TASK DESCRIPTION -
Starting from the line containing "exposure_s: 1/79", give again every line through the end of the entries, word for word. Pictures stay out of the copy.

Photos with camera intrinsics:
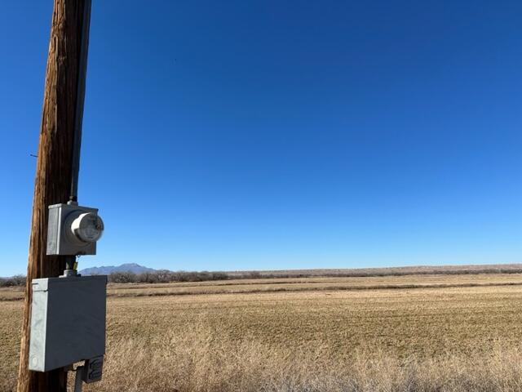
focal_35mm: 24
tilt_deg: +11.9
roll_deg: +1.6
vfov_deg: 56.8
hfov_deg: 71.6
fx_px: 362
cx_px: 261
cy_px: 196
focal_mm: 6.86
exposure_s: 1/5848
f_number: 1.78
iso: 80
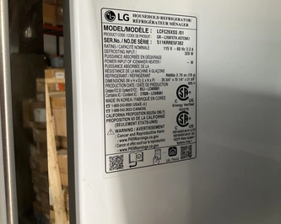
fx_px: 283
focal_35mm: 34
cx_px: 159
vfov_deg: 43.2
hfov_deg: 52.7
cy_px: 99
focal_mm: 3
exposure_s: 1/79
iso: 64
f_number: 1.8
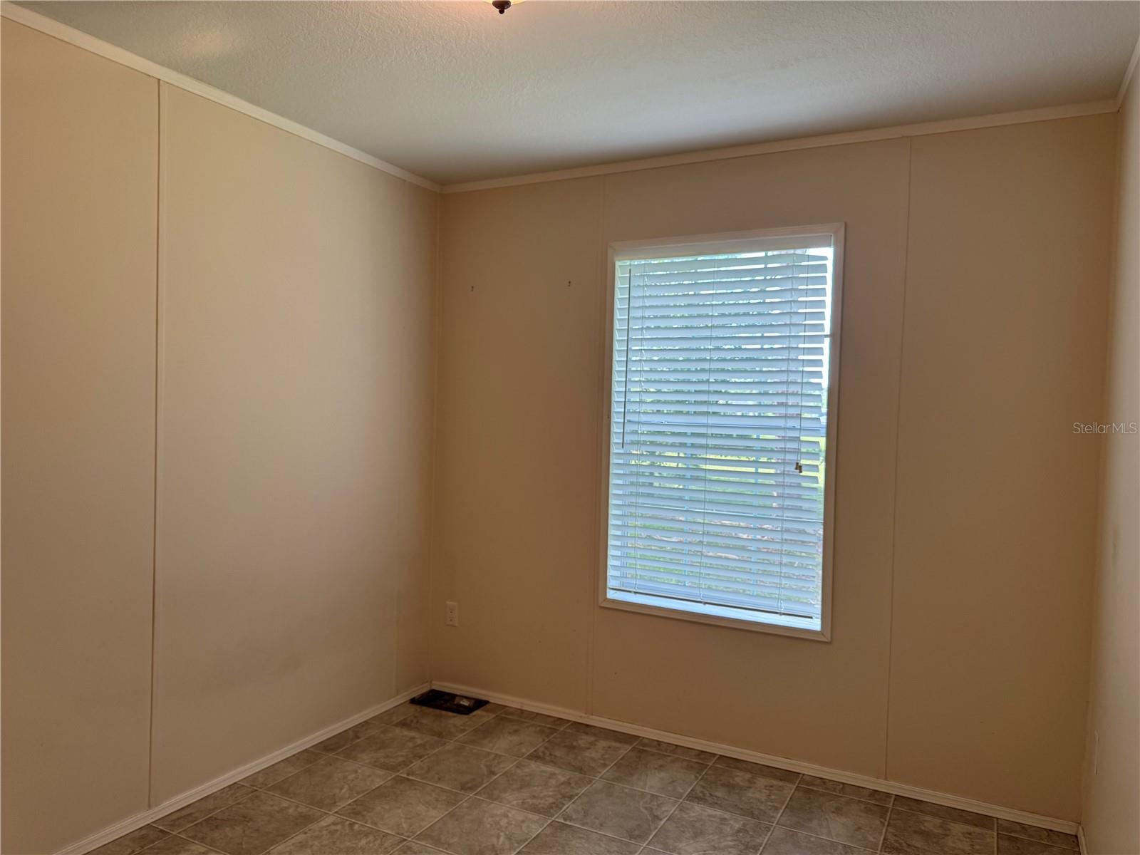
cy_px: 428
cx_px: 570
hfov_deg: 71.6
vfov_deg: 56.8
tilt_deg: -2.1
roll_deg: -2.3
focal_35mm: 24
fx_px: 790
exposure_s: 1/120
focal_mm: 6.76
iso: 80
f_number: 1.78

RESPONSE FOR THIS EXERCISE -
exposure_s: 1/79
iso: 64
f_number: 1.8
cy_px: 428
cx_px: 570
hfov_deg: 71.6
vfov_deg: 56.8
tilt_deg: -2.1
roll_deg: -2.3
focal_35mm: 24
fx_px: 790
exposure_s: 1/120
focal_mm: 6.76
iso: 80
f_number: 1.78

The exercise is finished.